Viver em liberdade, sem censura e sem o medo da PIDE é um adquirido que reconheço ser extraordinário na minha vida. Mas quando me pedem para falar sobre o 25 de Abril, a primeira coisa que me vem à cabeça é escola pública e serviço nacional de saúde. Foram estas conquistas que Abril possibilitou que marcaram a divisão de gerações na minha família. Entre a fome e a abundância. Entre a morte e a saúde. Entre ir à guerra ou ir à escola. Para mim a liberdade é, sobretudo, ter tido no meu caminho estes instrumentos que me deram a oportunidade de me tornar aquilo que bem entendi. Uma liberdade coartada à esmagadora maioria das famílias durante a ditadura.
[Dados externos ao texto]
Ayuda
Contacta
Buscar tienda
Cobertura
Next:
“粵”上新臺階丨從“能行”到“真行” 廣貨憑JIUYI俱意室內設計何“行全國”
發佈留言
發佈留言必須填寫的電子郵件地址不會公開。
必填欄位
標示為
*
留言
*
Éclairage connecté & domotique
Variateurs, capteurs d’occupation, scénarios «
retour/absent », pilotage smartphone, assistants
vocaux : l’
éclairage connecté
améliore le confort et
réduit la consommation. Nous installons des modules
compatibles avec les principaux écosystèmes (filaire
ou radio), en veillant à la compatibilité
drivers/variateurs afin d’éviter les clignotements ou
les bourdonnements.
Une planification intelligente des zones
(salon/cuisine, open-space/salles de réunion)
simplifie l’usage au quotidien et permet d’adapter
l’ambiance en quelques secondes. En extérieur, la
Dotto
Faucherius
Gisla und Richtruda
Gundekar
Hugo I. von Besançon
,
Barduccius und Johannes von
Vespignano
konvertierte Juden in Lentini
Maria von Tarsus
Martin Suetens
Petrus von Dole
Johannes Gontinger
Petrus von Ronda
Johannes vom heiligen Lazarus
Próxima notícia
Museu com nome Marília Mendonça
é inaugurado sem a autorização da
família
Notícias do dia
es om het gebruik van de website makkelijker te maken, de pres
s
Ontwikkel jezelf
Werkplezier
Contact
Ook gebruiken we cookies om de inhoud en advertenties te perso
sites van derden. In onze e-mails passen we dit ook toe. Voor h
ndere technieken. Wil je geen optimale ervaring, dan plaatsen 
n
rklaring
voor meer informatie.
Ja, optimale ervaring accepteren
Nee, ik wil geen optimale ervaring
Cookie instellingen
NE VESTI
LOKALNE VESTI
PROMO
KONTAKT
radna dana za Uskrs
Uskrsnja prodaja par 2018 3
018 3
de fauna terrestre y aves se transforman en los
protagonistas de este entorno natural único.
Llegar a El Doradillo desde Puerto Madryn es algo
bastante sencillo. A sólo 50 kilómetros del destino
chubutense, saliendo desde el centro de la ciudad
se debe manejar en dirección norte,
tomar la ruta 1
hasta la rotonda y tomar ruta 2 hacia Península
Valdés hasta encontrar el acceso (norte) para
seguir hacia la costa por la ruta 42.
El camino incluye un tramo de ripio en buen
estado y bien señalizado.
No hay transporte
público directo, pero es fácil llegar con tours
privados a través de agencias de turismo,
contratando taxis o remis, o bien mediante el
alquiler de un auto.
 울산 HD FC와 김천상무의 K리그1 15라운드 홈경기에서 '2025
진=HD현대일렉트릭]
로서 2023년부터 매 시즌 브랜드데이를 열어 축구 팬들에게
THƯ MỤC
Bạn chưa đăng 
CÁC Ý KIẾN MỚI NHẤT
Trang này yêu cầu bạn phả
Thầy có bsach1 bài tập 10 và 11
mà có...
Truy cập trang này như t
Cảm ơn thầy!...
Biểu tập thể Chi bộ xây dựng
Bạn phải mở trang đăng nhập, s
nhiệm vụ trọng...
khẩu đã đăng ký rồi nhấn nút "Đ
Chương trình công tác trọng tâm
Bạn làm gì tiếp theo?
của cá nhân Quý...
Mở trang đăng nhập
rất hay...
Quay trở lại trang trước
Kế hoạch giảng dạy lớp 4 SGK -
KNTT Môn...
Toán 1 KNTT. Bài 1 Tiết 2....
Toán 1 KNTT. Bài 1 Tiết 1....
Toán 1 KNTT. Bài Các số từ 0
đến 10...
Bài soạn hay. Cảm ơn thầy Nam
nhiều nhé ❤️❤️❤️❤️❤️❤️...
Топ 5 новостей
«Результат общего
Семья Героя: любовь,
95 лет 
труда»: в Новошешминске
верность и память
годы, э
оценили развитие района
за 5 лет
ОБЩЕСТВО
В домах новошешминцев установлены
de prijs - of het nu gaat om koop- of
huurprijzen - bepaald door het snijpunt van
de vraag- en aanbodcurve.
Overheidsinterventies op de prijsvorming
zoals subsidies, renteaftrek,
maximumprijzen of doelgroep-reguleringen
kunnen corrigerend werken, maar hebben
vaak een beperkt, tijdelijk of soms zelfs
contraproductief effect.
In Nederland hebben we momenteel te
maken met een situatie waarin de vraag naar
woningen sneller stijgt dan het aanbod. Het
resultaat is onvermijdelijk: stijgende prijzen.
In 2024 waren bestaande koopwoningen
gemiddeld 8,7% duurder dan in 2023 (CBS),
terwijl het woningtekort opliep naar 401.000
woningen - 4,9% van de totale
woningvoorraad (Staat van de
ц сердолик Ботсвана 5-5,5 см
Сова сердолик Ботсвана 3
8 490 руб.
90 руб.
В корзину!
Passaram 47 anos desde o 25 de Abril. E apareceu uma pandemia. E a única coisa que importa perguntar é esta: imaginam o país a enfrentar este desafio sem o SNS? Com hospitais privados a fechar portas, a recusar doentes com Covid-19, a transferir grávidas para o SNS? Com as seguradoras todas a saltar fora do barco e a lembrar que não cobrem epidemias?

 

 

Carla Castelo: A Liberdade que nos falta

(Carla Castelo, Consultora na área da Comunicação e Ambiente,Co-Fundadora do Movimento de Cidadãos Evoluir Oeiras e ex-jornalista da SIC)

 

Memória de Abril sempre

Quantas vezes cantei “Uma gaivota, voava, voava (…) Como ela, somos livres (…)”
Em correrias de miúdos à solta
Numa azinhaga de pó entre prédios e campo?
Eram tempos em que nada sabia do inverno da ditadura
E me parecia que seria primavera todo o ano
Desse tempo, guardo o vermelho das papoilas sopradas pelo vento
Na encosta que se estendia para lá da via rápida
E a sensação de que, se quisesse,
Poderia correr para sempre seara adentro
Num voo rasante até ao mar.

 

Ainda não tinha 4 anos quando aconteceu o 25 de abril e só muito mais tarde compreendi o significado do dia, de tudo o que ficava para trás, permanecendo como um pesado legado, e do caminho que então se abriu. Mas tenho várias memórias das discussões políticas que me escapavam, e da efervescência que se viveu naquela segunda metade da década em que nasci. Lembro-me das passeatas com outros miúdos em que cantávamos e celebrávamos qualquer coisa que para nós era apenas o presente de correria e de brincadeira na rua.

Tendo crescido numa família patriarcal, a ideia de liberdade começou por ser para mim um ideal de autodeterminação. Poder fazer o que quisesse e com quem quisesse, sem dar satisfações a ninguém. Ser dona de mim, do meu corpo, das minhas opiniões, da minha forma de ser e de estar. Décadas depois, o meu ideal de liberdade foi-se ampliando, muito para lá de mim própria e das minhas irmãs, às outras mulheres, às pessoas LGBT, negras e ciganas, e a toda a comunidade da Terra, que inclui seres vivos e ecossistemas. A comunidade ética da Terra de que fala Aldo Leopold (A Sand County Almanac) e o alargamento da consciência social que passa a ser também uma consciência ecológica.